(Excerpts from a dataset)
^^^^^^^^
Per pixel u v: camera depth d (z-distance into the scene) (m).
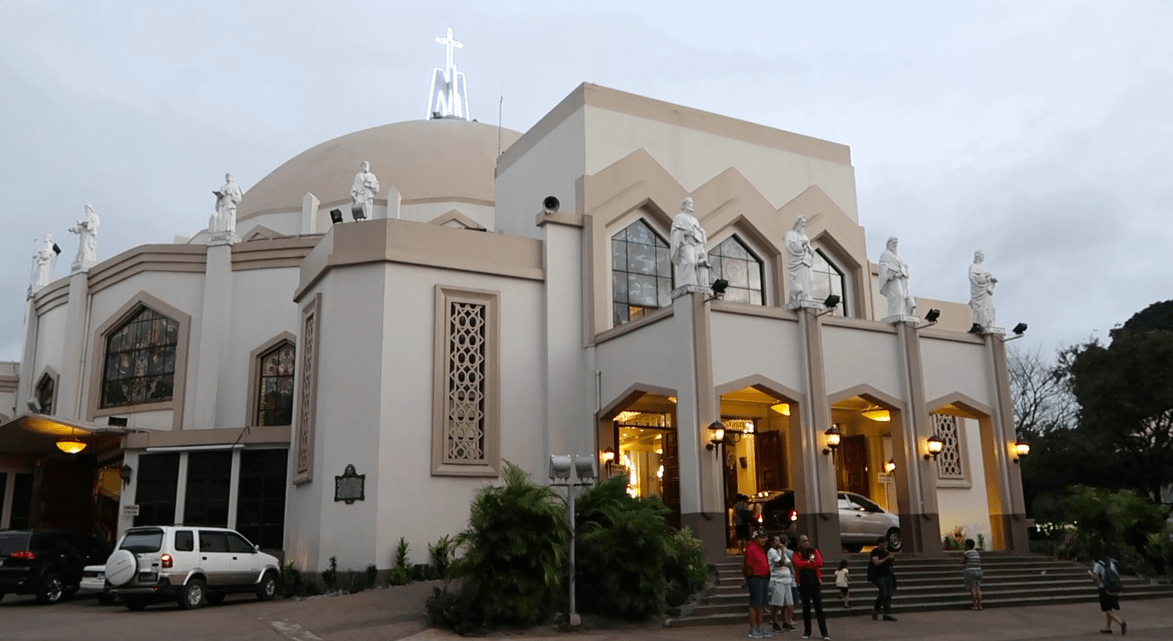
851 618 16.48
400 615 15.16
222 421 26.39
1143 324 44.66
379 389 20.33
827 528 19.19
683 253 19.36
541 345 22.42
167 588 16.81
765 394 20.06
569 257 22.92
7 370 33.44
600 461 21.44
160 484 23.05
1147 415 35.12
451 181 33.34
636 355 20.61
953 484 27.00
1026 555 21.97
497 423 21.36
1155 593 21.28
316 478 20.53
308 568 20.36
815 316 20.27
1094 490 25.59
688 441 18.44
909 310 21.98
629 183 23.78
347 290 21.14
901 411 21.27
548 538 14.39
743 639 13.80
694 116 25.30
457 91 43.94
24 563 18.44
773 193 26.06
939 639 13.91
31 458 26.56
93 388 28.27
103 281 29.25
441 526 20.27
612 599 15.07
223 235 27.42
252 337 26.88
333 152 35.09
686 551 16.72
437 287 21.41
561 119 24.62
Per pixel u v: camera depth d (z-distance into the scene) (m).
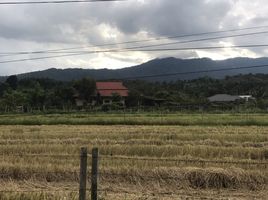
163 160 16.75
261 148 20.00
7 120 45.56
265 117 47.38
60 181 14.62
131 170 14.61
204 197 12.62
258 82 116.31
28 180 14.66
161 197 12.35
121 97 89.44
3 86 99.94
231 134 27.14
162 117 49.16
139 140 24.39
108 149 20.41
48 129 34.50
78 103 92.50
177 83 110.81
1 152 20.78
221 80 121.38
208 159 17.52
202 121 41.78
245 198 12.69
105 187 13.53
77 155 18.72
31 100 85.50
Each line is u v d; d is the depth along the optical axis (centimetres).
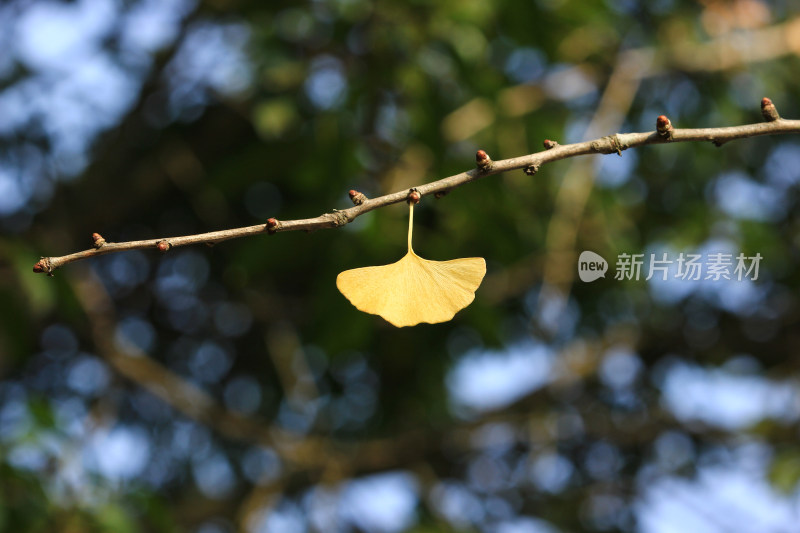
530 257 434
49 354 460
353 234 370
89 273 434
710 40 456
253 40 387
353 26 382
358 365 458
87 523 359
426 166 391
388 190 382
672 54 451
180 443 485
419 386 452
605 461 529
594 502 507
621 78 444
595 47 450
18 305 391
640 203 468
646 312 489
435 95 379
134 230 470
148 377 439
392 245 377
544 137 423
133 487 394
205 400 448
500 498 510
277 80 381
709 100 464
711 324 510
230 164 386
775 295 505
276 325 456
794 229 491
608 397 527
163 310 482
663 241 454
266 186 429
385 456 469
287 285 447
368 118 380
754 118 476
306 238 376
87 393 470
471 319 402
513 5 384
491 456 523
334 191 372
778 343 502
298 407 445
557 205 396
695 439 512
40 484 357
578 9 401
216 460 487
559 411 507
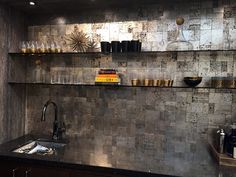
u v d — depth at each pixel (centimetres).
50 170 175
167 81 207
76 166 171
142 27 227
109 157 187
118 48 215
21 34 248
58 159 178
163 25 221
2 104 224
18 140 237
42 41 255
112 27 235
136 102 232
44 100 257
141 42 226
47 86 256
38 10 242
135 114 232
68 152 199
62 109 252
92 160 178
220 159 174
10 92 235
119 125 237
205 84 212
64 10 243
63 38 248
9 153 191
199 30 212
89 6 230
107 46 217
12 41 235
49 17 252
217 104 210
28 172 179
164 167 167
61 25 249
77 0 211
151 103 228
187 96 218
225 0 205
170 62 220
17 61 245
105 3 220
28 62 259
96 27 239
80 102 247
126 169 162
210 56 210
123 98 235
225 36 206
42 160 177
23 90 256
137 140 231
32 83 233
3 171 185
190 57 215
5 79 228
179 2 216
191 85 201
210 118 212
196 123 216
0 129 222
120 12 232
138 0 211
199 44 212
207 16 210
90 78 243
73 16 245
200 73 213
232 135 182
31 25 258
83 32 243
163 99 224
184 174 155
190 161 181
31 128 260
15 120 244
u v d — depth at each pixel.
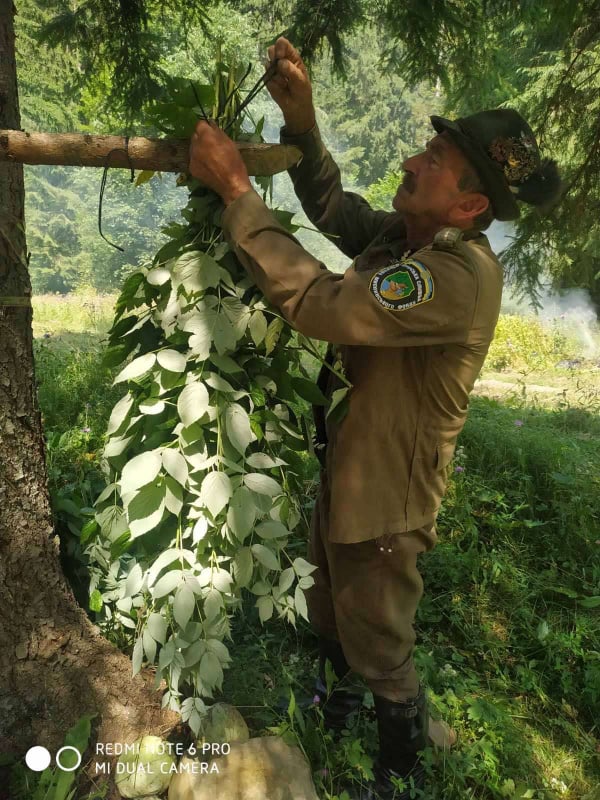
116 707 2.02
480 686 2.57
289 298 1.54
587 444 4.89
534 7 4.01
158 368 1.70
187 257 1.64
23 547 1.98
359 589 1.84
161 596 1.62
^^^^^^^^
To do — The records above must be printed exactly; the pictures stay out.

Expected output —
Per pixel u v: camera depth d (z-distance into the scene) (m).
851 618 16.48
400 615 15.16
222 421 26.39
1143 324 44.66
379 389 20.33
827 528 19.19
683 253 19.36
541 345 22.42
167 588 16.81
765 394 20.06
569 257 22.92
7 370 33.44
600 461 21.44
160 484 23.05
1147 415 35.12
451 181 33.34
636 355 20.61
953 484 27.00
1026 555 21.97
497 423 21.36
1155 593 21.28
316 478 20.53
308 568 20.36
815 316 20.27
1094 490 25.59
688 441 18.44
909 310 21.98
629 183 23.78
347 290 21.14
901 411 21.27
548 538 14.39
743 639 13.80
694 116 25.30
457 91 43.94
24 563 18.44
773 193 26.06
939 639 13.91
31 458 26.56
93 388 28.27
103 281 29.25
441 526 20.27
612 599 15.07
223 235 27.42
252 337 26.88
333 152 35.09
686 551 16.72
437 287 21.41
561 119 24.62
Per pixel u v: camera depth d (z-distance into the scene) (m).
163 160 16.75
261 148 20.00
7 120 45.56
265 117 47.38
60 181 14.62
131 170 14.61
204 197 12.62
258 82 116.31
28 180 14.66
161 197 12.35
121 97 89.44
3 86 99.94
231 134 27.14
162 117 49.16
139 140 24.39
108 149 20.41
48 129 34.50
78 103 92.50
177 83 110.81
1 152 20.78
221 80 121.38
208 159 17.52
202 121 41.78
245 198 12.69
105 187 13.53
77 155 18.72
31 100 85.50
Each line is u v d; d is the depth along the optical axis (centimetres).
530 257 434
49 354 460
353 234 370
89 273 434
710 40 456
253 40 387
353 26 382
358 365 458
87 523 359
426 166 391
388 190 382
672 54 451
180 443 485
419 386 452
605 461 529
594 502 507
621 78 444
595 47 450
18 305 391
640 203 468
646 312 489
435 95 379
134 230 470
148 377 439
392 245 377
544 137 423
133 487 394
205 400 448
500 498 510
277 80 381
709 100 464
711 324 510
230 164 386
775 295 505
276 325 456
794 229 491
608 397 527
163 310 482
663 241 454
266 186 429
385 456 469
287 285 447
368 118 380
754 118 476
306 238 376
87 393 470
471 319 402
513 5 384
491 456 523
334 191 372
778 343 502
298 407 445
557 205 396
695 439 512
40 484 357
578 9 401
216 460 487
559 411 507
u v d — depth at each pixel (centimetres).
50 170 175
167 81 207
76 166 171
142 27 227
109 157 187
118 48 215
21 34 248
58 159 178
163 25 221
2 104 224
18 140 237
42 41 255
112 27 235
136 102 232
44 100 257
141 42 226
47 86 256
38 10 242
135 114 232
68 152 199
62 109 252
92 160 178
220 159 174
10 92 235
119 125 237
205 84 212
64 10 243
63 38 248
9 153 191
199 30 212
89 6 230
107 46 217
12 41 235
49 17 252
217 104 210
28 172 179
164 167 167
61 25 249
77 0 211
151 103 228
187 96 218
225 0 205
170 62 220
17 61 245
105 3 220
28 62 259
96 27 239
80 102 247
126 169 162
210 56 210
123 98 235
225 36 206
42 160 177
23 90 256
137 140 231
32 83 233
3 171 185
190 57 215
5 79 228
179 2 216
191 85 201
210 118 212
196 123 216
0 129 222
120 12 232
138 0 211
199 44 212
207 16 210
90 78 243
73 16 245
200 73 213
232 135 182
31 25 258
83 32 243
163 99 224
184 174 155
190 161 181
31 128 260
15 120 244
u v d — depth at each pixel.
116 707 2.02
480 686 2.57
289 298 1.54
587 444 4.89
534 7 4.01
158 368 1.70
187 257 1.64
23 547 1.98
359 589 1.84
161 596 1.62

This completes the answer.